Routing concepts (optional depth for advanced learners)

• Static routing: Administrator manually enters routes into the routing table.
• Dynamic routing protocols (e.g., RIP, OSPF) automatically exchange route information. Not required for IGCSE but useful background.

5. End‑to‑end communication flow (simplified)

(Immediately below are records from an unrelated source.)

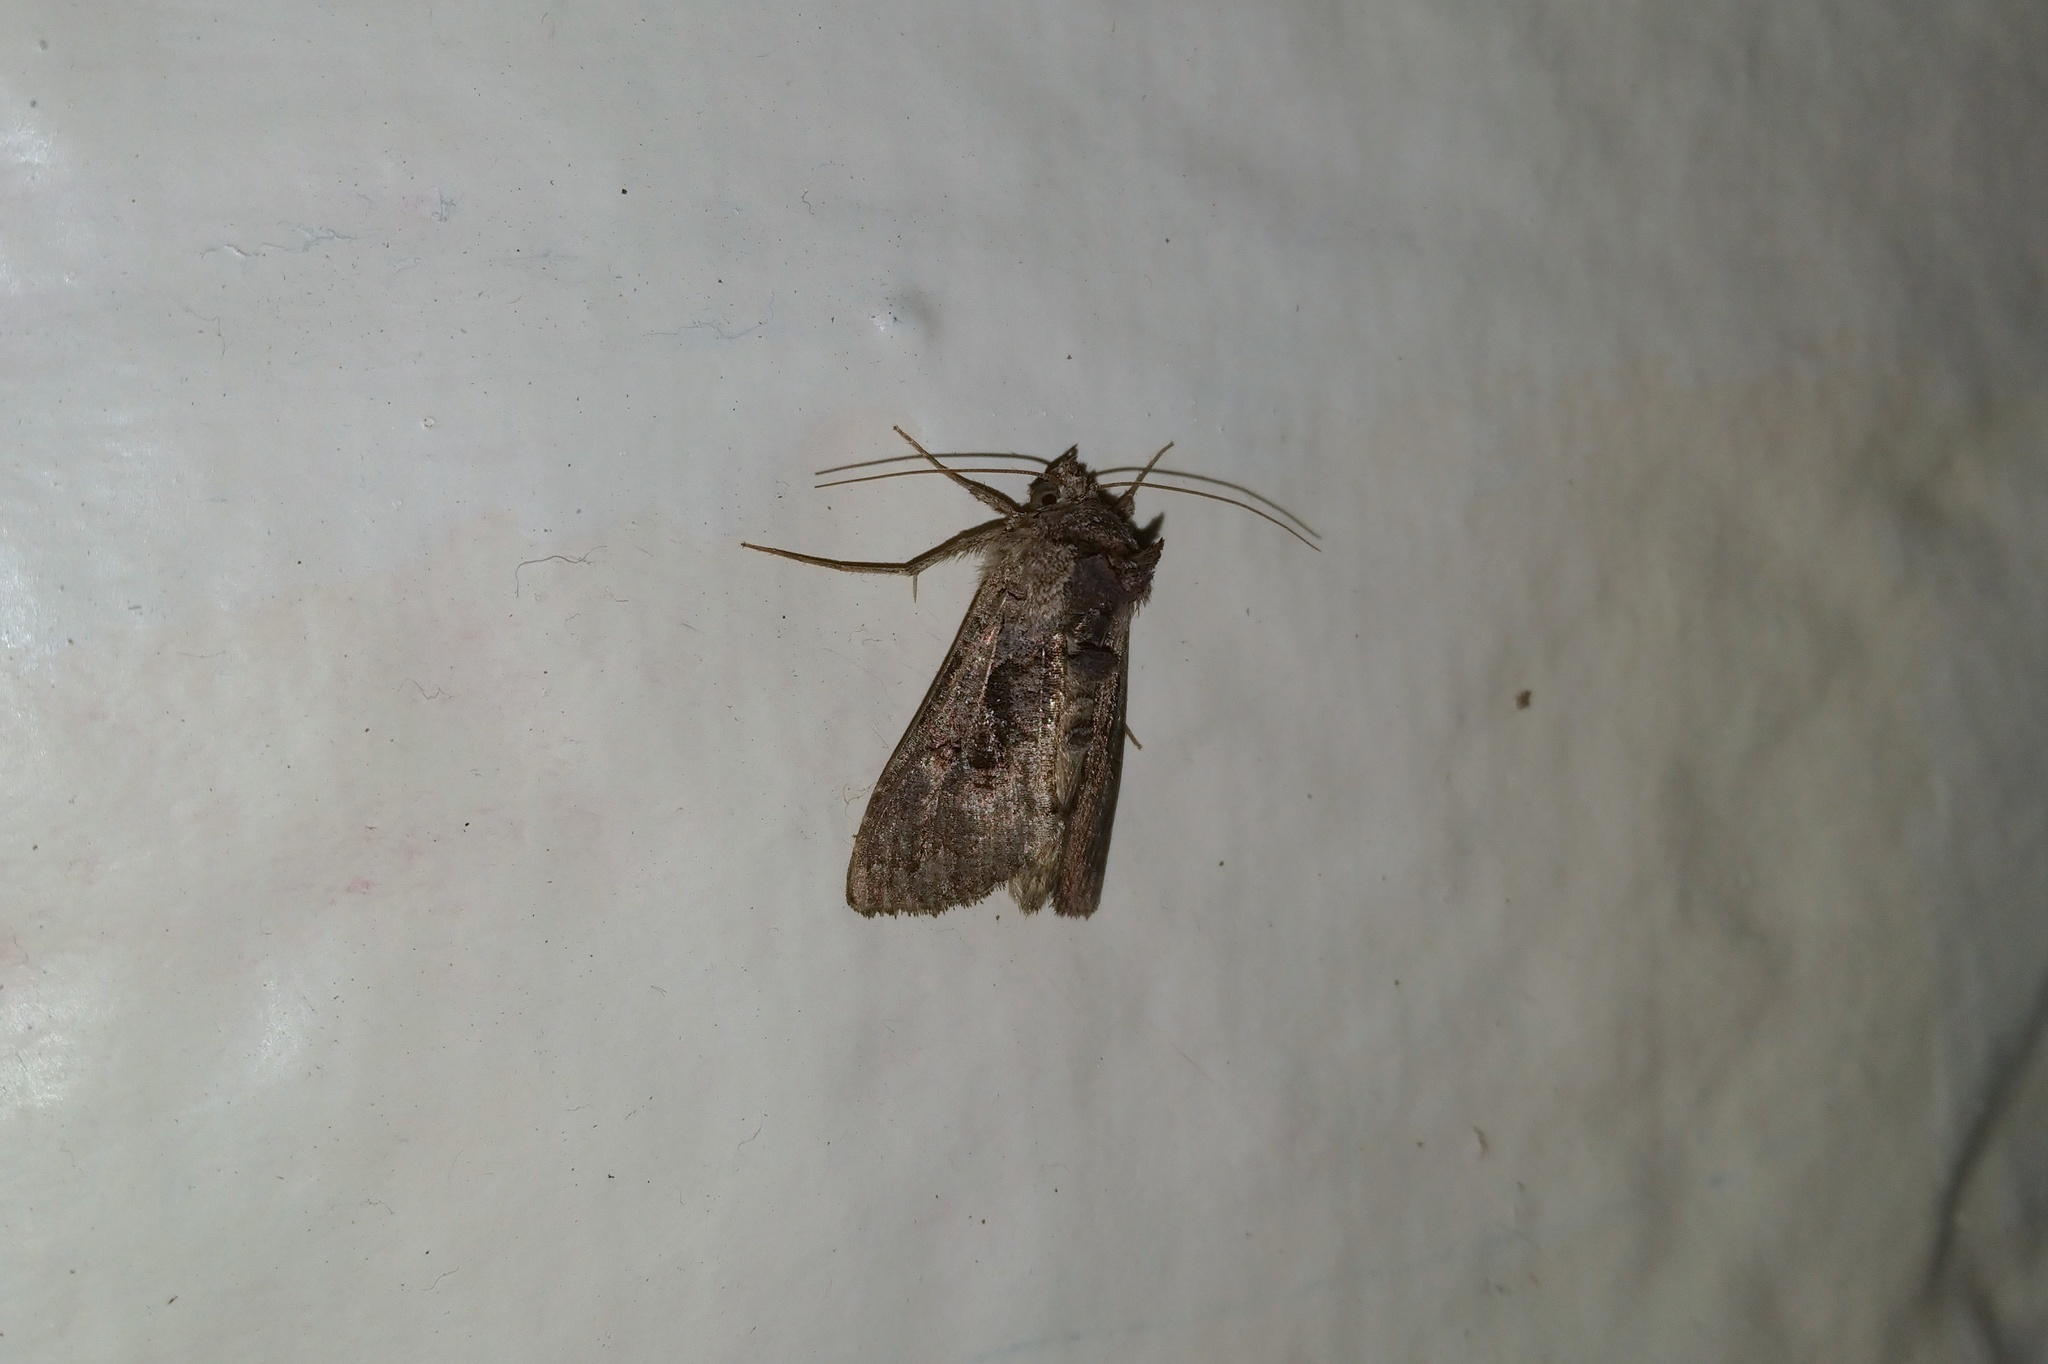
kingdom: Animalia
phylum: Arthropoda
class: Insecta
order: Lepidoptera
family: Noctuidae
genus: Ctenoplusia
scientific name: Ctenoplusia albostriata
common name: Moth
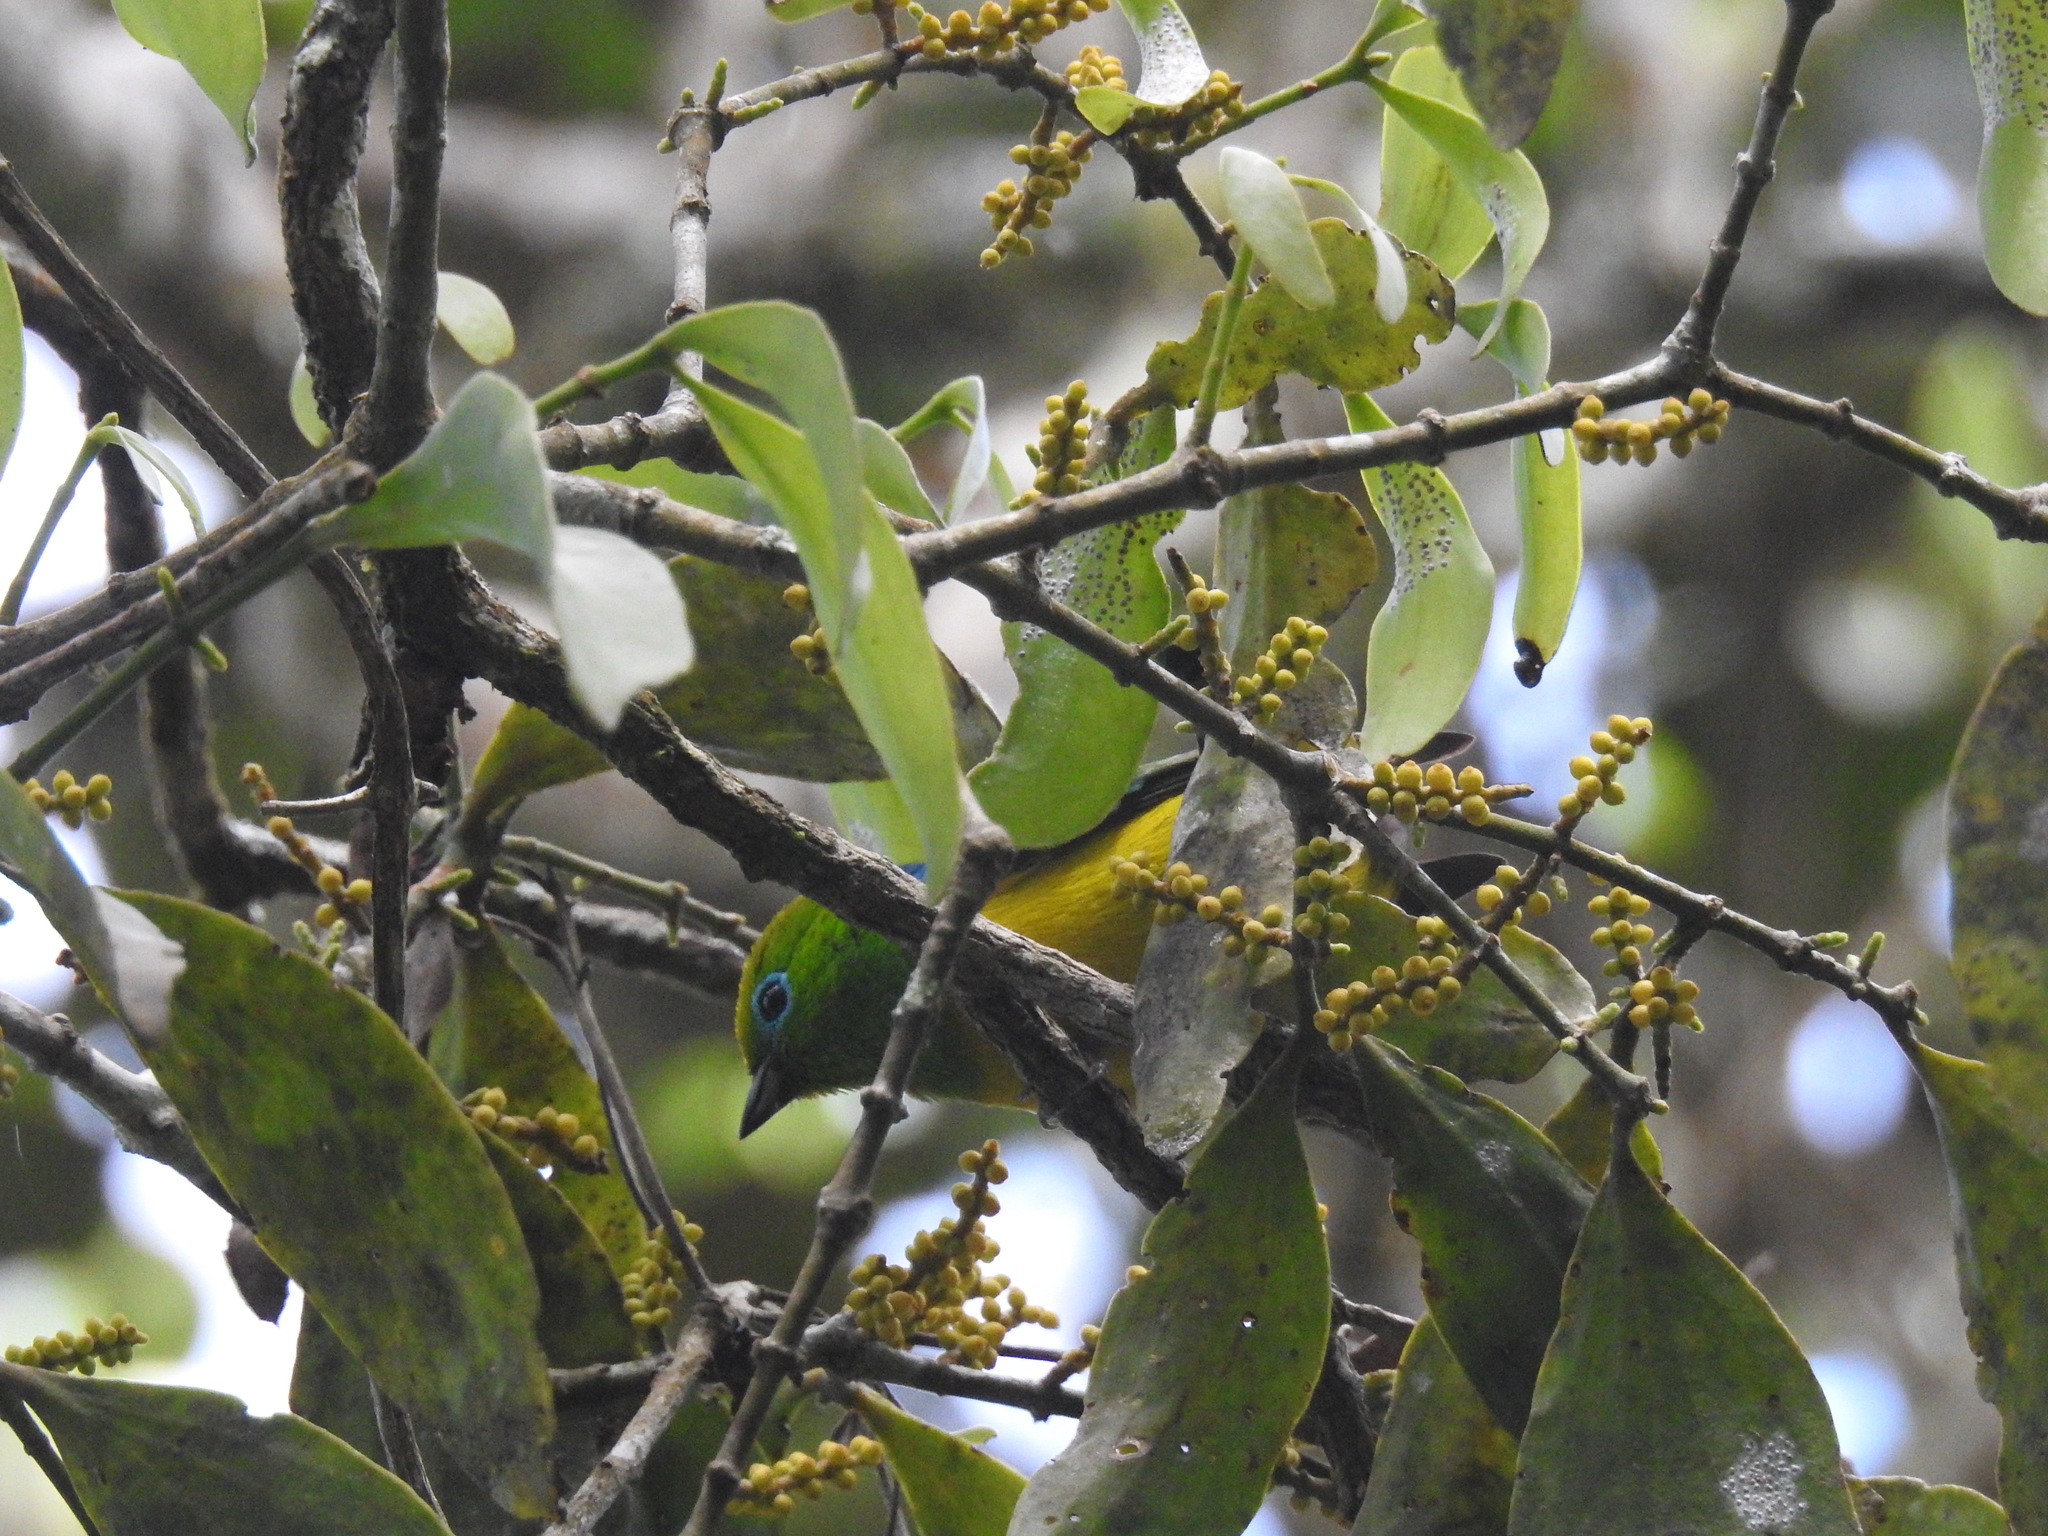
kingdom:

1. Application creates data → Transport layer (TCP/UDP) adds its header.
2. Network layer adds source and destination IP addresses → IP packet.
3. If the destination is on a different subnet, the packet is sent to the default gateway.
4. ARP (if needed) resolves the gateway’s IP to a MAC address.
5. NIC builds an Ethernet frame: [Dest MAC][Src MAC][Type][Payload][CRC].
6. Switches forward the frame based on the destination MAC; routers replace the Ethernet header when moving the packet between subnets.
7. At the receiver, the process is reversed: Ethernet header removed → IP header examined → transport header processed → application data delivered.

6. Example tables

MAC‑address table (typical switch)

Port	Device	MAC Address (hex)	OUI (Manufacturer)
1	Desktop PC	00:1A:2B:3C:4D:5E	Intel
2	Laptop (Wi‑Fi)	3C:5A:37:9F:12:8B	Qualcomm Atheros
3	Network Printer	AC:DE:48:77:99:00	Realtek
4	Router (LAN side)	00:0C:29:4F:AA:BB	VMware

IP address allocation example

Device	IP Address	Allocation	Notes
Desktop PC	192.168.1.10	Static	Server for classroom resources
Laptop	192.168.1.23	DHCP	Obtained from router
Printer	192.168.1.50	Static (reserved)	Reserved in DHCP pool
Router (WAN)	203.0.113.5	Static (ISP‑provided)	Public address

7. Common misconceptions

• MAC vs. IP address: MAC addresses work only on the local segment (Layer 2) and never change; IP addresses work across networks (Layer 3) and can be reassigned.
• Changing a MAC address: “MAC spoofing” changes the address reported by the operating system, but the physical NIC still contains its factory‑programmed address.
• Uniqueness: The OUI guarantees that manufacturers allocate unique device‑specific portions; duplicate MACs cause collisions and network errors.
• Routers vs. switches: Switches operate at Layer 2 using MAC addresses; routers operate at Layer 3 using IP addresses and the default gateway concept.
• Subnet masks: A subnet mask is not optional – it tells a device which part of the IP address is the network and which part is the host.

8. Summary

A Network Interface Card is the essential hardware that connects a computer to a network, handling both physical‑layer signalling and data‑link‑layer framing. Each NIC carries a unique MAC address (48‑bit or, rarely, 64‑bit) that switches use to forward Ethernet frames. IP addresses provide a logical, routable identifier; IPv4 and IPv6 differ in size and notation, and subnet masks (or CIDR) define the size of the network. Private IPv4 ranges are used inside homes and schools, while DHCP automatically supplies IP configuration. Routers operate at OSI Layer 3, use routing tables and a default gateway to move packets between different networks, and often provide NAT, DHCP, DNS forwarding and basic firewall services. Understanding NICs, MAC addresses, IP addressing and routing forms the foundation for all further study of networking and security in the Cambridge IGCSE curriculum.